I’m sure it seems as though every time you present to a doctor or dentist you are required to fill out some form about your medical history. I’m sure you also find it highly annoying and questions like “Why do I need to do this?” and “I did it last time… Do I really need to do it again?” and “This is a dental appointment, why do you need to know all of this stuff?” are common place.
It may come as a surprise that there are many medical conditions that can affect our ability, as dentists, to provide a safe health service. Knowing about these conditions will enable us to take necessary precautions which will provide faster healing times, less pain and better results. In this article I will be focussing on some of the medications that can adversely affect dental treatment and also your oral condition.
There are thousands of people on medications that treat osteoporosis and osteopenia. These drugs are designed to improve the strength of bone by preventing it destroying itself. This acts to prevent fractures in the hip and spine that may commit you to a wheelchair for the remainder of your life. These drugs are, however, not without their risks and one of these is what happens in the jaws. A phenomenon called osteonecrosis (bone death) in the jaw is a known complication of these medications. This bone death can be idiopathic or caused by trauma, typically that trauma associated with tooth removal or ill fitting dentures. The result is a wound that essentially doesn’t heal causing pain, bad taste and an odour. The spread of this can involve the loss of surrounding teeth, toothache and collapse of surrounding bone leading to loss of function. There are precautions that can be taken (such as different treatment options etc) but unless we know that you are on these medications we cannot take them.
The use of corticosteroids is very common in today’s society for a variety of ailments both acute and chronic. Many people take corticosteroids for allergic reactions, arthritis, meningitis, emphysema and many other things. Corticosteroids work to suppress your body’s production of cortisol from the adrenal cortex, which is important for survival because it helps the body adapt to physical and emotional stress. Dental procedures cause physical and often emotional stress if the patient is fearful. Procedures such as dental fillings, tooth extractions and oral surgery are considered physically stressful. Since the medication hinders the proper function of the adrenal gland, the patient can suffer from a rare, but often fatal, condition called acute adrenal insufficiency. If we are aware of the use of high-dose corticosteroids we can prescribe a regime that will artificially provide you with the ability to adapt to a stressful situation like that experienced at the dentist.

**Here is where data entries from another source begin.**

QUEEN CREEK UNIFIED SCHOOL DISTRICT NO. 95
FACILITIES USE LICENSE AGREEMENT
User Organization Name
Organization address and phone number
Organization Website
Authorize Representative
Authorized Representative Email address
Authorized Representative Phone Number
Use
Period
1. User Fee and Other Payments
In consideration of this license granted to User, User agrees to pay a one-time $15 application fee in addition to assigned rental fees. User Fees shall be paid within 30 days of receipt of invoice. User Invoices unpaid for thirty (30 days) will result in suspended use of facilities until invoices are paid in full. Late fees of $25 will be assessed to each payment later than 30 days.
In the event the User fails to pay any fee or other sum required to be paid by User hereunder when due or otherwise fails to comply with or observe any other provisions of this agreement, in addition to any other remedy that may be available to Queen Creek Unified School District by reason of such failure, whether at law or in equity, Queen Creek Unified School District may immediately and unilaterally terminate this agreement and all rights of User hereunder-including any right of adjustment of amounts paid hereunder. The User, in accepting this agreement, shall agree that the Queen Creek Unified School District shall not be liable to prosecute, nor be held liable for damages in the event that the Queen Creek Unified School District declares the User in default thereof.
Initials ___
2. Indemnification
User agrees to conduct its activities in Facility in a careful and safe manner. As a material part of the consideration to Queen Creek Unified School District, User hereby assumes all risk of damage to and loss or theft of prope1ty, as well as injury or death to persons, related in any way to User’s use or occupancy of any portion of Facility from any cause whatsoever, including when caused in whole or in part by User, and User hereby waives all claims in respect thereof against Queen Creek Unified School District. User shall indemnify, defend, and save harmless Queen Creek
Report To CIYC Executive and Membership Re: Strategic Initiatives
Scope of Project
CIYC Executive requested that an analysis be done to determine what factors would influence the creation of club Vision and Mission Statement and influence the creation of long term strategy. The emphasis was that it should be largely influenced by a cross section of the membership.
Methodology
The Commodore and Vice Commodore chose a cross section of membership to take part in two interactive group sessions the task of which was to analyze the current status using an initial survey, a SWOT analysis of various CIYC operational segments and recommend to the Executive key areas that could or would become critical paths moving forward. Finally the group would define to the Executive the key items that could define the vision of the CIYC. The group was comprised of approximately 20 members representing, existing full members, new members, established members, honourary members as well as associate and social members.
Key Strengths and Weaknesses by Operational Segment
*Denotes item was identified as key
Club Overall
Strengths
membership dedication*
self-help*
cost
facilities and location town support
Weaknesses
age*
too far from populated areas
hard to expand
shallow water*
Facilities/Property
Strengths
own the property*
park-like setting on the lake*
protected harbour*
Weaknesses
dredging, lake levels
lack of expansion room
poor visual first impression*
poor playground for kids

Years ago, the only medications that were available to ‘thin the blood’ were reversible ones like Warfarin. Nowadays, we deal with a whole host of IRREVERSIBLE anticoagulants that need special consideration before certain treatments are performed. As you can imagine, irreversible anticoagulants have risks when it comes to dentistry that typically pertain to tooth removal. Making sure that we know if you are on these medications can potentially save you a trip to hospital with an avoidable complication.
At Pennant Hills Dental Centre, we want to be vigilant with knowing your medications and your medical history in order to provide you with the best service possible. The Australian Dental Association guideline is to update this information every 12 months. Depending on a patients age, things may change very quickly so we may update this information every 6-12 months for our patients. So next time you get frustrated with having to fill out another form, please remember it is for your safety. If you have any questions about your medical conditions or about any medications you are taking, don’t be shy make sure you let us know and we will be happy to discuss it with you at your next appointment.